1. A servo signal inspecting apparatus to inspect a recorded state of a servo signal with a reproducing head with a smaller width than a width of a servo track, the apparatus comprising:

a magnetic tape driving unit running a magnetic tape;

a reproducing head inspecting a servo signal recorded on said magnetic tape; and

a head controlling unit controlling said reproducing head so as to vibrate in a range of width of said servo track in a width direction of said magnetic tape.

2. A servo signal inspecting apparatus according to claim 1, wherein a plurality of said reproducing heads are provided at a predetermined interval for one said servo track; and

wherein said plurality of reproducing heads are made to vibrate all together in a range of width of said servo track by said head controlling unit.
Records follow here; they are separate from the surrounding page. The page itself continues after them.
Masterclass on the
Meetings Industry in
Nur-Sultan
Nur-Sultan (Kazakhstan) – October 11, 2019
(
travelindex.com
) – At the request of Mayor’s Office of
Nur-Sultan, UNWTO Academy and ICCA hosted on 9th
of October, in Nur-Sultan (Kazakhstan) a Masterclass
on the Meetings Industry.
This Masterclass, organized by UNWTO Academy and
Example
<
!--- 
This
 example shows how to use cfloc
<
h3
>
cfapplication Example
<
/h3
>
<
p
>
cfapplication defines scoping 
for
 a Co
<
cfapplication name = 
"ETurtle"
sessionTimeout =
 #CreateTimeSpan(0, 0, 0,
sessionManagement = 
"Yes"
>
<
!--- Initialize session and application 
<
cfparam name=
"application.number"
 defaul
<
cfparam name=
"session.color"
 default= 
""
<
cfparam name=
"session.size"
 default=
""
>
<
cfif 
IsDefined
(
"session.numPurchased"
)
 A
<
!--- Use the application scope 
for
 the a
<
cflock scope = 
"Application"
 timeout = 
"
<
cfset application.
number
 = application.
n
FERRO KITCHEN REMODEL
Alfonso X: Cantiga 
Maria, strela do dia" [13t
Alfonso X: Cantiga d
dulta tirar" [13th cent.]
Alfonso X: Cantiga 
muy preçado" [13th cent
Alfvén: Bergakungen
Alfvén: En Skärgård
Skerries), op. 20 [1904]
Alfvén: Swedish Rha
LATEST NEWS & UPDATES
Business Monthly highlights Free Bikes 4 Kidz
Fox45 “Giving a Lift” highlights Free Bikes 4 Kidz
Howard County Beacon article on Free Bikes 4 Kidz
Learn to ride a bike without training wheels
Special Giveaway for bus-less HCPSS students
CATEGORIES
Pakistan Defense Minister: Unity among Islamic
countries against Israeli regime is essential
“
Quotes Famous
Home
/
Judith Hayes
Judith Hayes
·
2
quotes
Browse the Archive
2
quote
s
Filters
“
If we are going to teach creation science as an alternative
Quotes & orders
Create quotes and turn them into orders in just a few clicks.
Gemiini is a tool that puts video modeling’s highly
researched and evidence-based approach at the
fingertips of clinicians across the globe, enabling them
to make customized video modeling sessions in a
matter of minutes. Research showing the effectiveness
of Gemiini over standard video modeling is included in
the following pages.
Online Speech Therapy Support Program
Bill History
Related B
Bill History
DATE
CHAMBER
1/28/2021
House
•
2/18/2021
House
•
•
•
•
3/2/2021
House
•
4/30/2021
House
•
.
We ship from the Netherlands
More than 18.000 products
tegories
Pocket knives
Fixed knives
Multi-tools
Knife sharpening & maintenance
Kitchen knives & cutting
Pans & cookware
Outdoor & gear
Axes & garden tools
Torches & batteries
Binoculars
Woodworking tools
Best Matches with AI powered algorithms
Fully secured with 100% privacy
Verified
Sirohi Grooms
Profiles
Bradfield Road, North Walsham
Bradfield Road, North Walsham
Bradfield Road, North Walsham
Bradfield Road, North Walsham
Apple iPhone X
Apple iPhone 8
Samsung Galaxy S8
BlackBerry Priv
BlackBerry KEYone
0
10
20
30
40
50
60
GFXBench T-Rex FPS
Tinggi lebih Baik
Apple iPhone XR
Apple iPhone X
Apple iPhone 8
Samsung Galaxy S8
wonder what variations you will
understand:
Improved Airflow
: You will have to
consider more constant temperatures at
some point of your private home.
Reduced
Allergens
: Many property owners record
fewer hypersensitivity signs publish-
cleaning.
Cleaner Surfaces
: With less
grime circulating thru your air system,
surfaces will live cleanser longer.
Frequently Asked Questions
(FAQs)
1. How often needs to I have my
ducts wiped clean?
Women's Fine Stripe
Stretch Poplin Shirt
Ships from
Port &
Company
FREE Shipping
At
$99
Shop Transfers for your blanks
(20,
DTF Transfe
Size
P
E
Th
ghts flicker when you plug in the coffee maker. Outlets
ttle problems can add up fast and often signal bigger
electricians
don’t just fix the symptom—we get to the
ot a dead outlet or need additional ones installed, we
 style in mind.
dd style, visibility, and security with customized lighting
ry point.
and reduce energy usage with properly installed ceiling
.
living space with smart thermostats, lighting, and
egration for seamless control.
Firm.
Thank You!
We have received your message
3. A servo signal inspecting apparatus according to claim 1, which comprises a head guide assembly guiding a magnetic tape in a floated state off a guide surface by blowing air from said guide surface with which a surface of said magnetic tape is guided.

4. A servo signal inspecting apparatus according to claim 2, which comprises a head guide assembly guiding a magnetic tape in a floated state off a guide surface by blowing air from said guide surface with which a surface of said magnetic tape is guided.

5. A servo signal inspecting system comprising:

a servo signal inspecting apparatus according to claim 1; and

an analysis unit analyzing whether or not defects exist in servo signals based on signals read with a reproducing head.

6. A servo signal inspecting system comprising:

a servo signal inspecting apparatus according to claim 2; and

an analysis unit analyzing whether or not defects exist in servo signals based on signals read with a reproducing head.

7. A servo signal inspecting system comprising:

a servo signal inspecting apparatus according to claim 3; and

an analysis unit analyzing whether or not defects exist in servo signals based on signals read with a reproducing head.

8. A servo signal inspecting system comprising:

a servo signal inspecting apparatus according to claim 4; and

an analysis unit analyzing whether or not defects exist in servo signals based on signals read with a reproducing head.

9. A servo signal inspecting system according to claim 5, wherein said analysis unit memorizes data obtained from normally recorded servo signals as standard data in advance and compares the standard data with data in inspection, thereby finding defects of servo signals.

10. A servo signal inspecting system according to claim 6, wherein said analysis unit memorizes data obtained from normally recorded servo signals as standard data in advance and compares the standard data with data in inspection, thereby finding defects of servo signals.

11. A servo signal inspecting system according to claim 7, wherein said analysis unit memorizes data obtained from normally recorded servo signals as standard data in advance and compares the standard data with data in inspection, thereby finding defects of servo signals.

12. A servo signal inspecting system according to claim 8, wherein said analysis unit memorizes data obtained from normally recorded servo signals as standard data in advance and compares the standard data with data in inspection, thereby finding defects of servo signals.

13. A servo signal inspecting method to inspect a recorded state of servo signals with a reproducing head with a smaller width than a width of a servo track, the method comprising the steps of:

running a magnetic tape and vibrating said reproducing head in a range of width of said servo track in a width direction of said magnetic tape, and inspecting servo signals recorded on said magnetic tape.

14. A servo signal inspecting method according to claim 13, which comprises an analyzing step to analyze whether or not defects exist in servo signals based on signals read with said reproducing head.

15. A servo signal inspecting method according to claim 13, the method comprising the steps of:

a standard data recording step memorizing data obtained from normally recorded servo signals as standard data in advance; and

a comparing step comparing the standard data with data in inspection.